Le proteste in Malesia
A inizio settembre 2025 anche la Malesia si è trovata al centro di un acceso dibattito politico, dopo l’approvazione in parlamento di una legge di riforma focalizzata sul settore degli appalti pubblici. Il testo, concepito come pilastro dell’agenda del presidente Madani, mirava a mettere fine al diffuso fenomeno dei contratti opachi in materia di appalti, stabilendo l’obbligo di gare pubbliche aperte, incentivi per le imprese locali e green procurement, con sanzioni severissime in caso di corruzione.

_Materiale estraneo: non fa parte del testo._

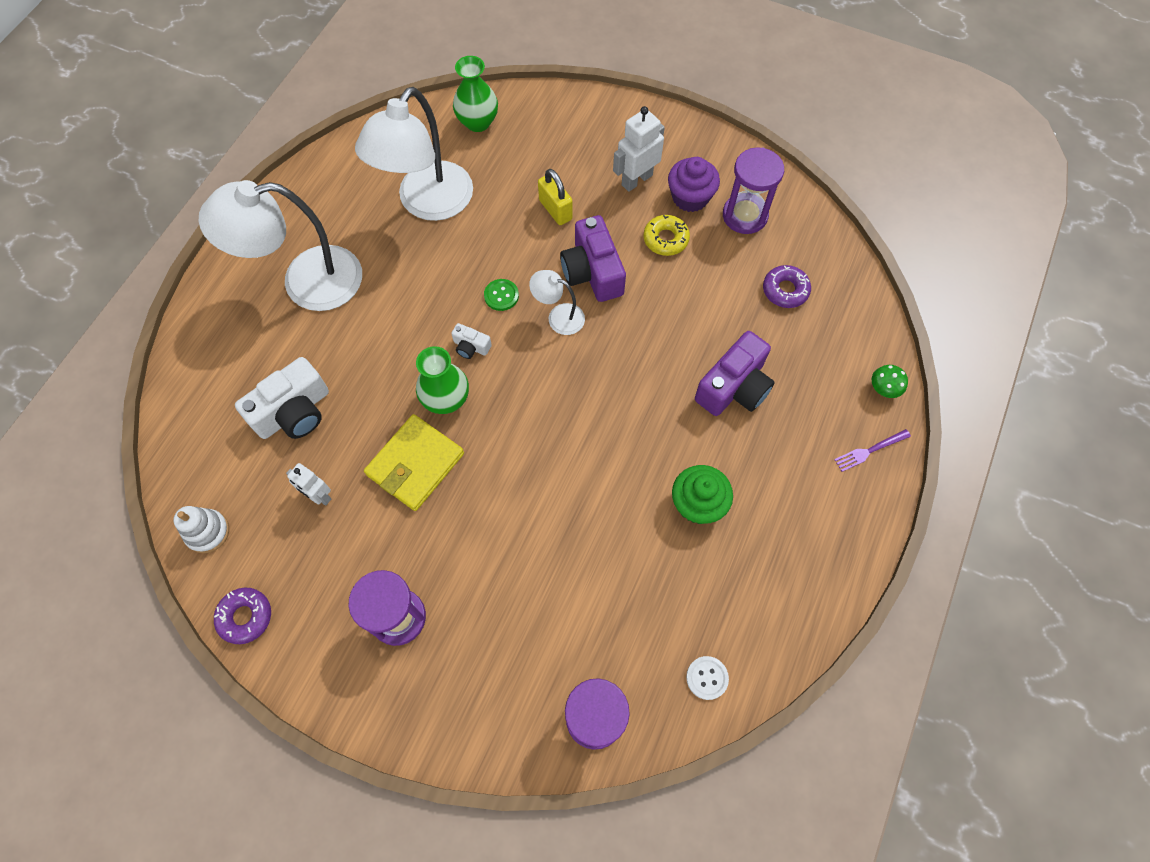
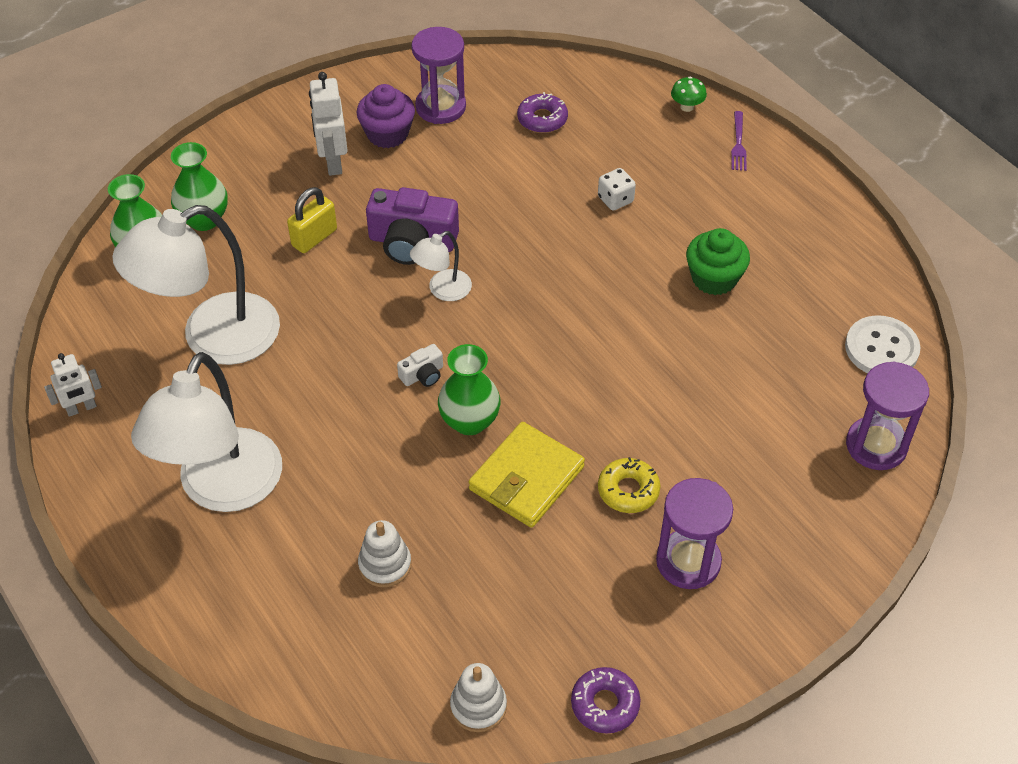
camera: 60 degrees left, 15 degrees down
(294, 412) = (385, 564): white camera -> white stacking toy
(319, 496) = (505, 580): white robot -> white robot (81, 408)
(415, 464) = (526, 478): yellow wallet -> yellow wallet turned 60 degrees clockwise
(427, 203) = (213, 338): white lamp -> white lamp turned 90 degrees clockwise
(501, 295) = (381, 324): green button -> none
(528, 137) = (204, 219): none -> green vase
(555, 210) = (314, 238): yellow padlock -> yellow padlock turned 45 degrees counterclockwise
(665, 239) = (420, 173): yellow donut -> yellow donut (628, 490)
(707, 678) = (881, 348): white button -> white button, size x1.72
(734, 387) = (615, 199): purple camera -> white dice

Sebbene il contenuto della legge fosse largamente accolto come un passo necessario verso la trasparenza, il processo legislativo ha suscitato critiche e proteste da parte delle opposizioni e della società civile. Il dibattito è stato frettoloso, prendendo solo una settimana e senza che ci sia stato un esame approfondito da parte della Commissione parlamentare competente. Manifestazioni spontanee si sono moltiplicate da Kuala Lumpur a Penang, da Johor Bahru e Ipoh, con le persone in piazza che hanno intonato slogan come “La trasparenza parte da voi” e “Il popolo non è muto”, sintomo di un diffuso sentimento di sfiducia verso il governo e la classe politica.

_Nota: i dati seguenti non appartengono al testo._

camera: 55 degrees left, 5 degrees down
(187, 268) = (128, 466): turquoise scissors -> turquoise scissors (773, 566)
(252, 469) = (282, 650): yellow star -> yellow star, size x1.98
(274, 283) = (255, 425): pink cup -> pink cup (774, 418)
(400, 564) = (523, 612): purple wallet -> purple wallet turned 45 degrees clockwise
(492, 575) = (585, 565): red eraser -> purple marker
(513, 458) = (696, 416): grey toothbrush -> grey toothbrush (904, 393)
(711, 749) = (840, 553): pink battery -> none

Questa reazione è connessa agli strascichi lasciati nel paese dallo scandalo del fondo d’investimenti 1Malaysia Development Bhd (1Mdb), co-fondato dall’ex premier malese Najib Razak con l’aiuto del finanziere Low Taek Jho. Si stima che oltre 4,5 miliardi di dollari siano stati sottratti illegalmente e usati per acquisti di lusso, investimenti e tangenti in diversi paesi. L’ex primo ministro Razak è stato accusato di aver ricevuto personalmente centinaia di milioni di dollari e furono coinvolte anche banche come Goldman Sachs. Lo scandalo 1MDB, con la sua enorme sottrazione di denaro pubblico per interessi personali, è stato un enorme shock nella storia recente della Malesia. Da qui la forte pressione a dotarsi di una legge anti-corruzione impeccabile, che le opposizioni e la società civile non hanno visto nel testo approvato nei giorni scorsi.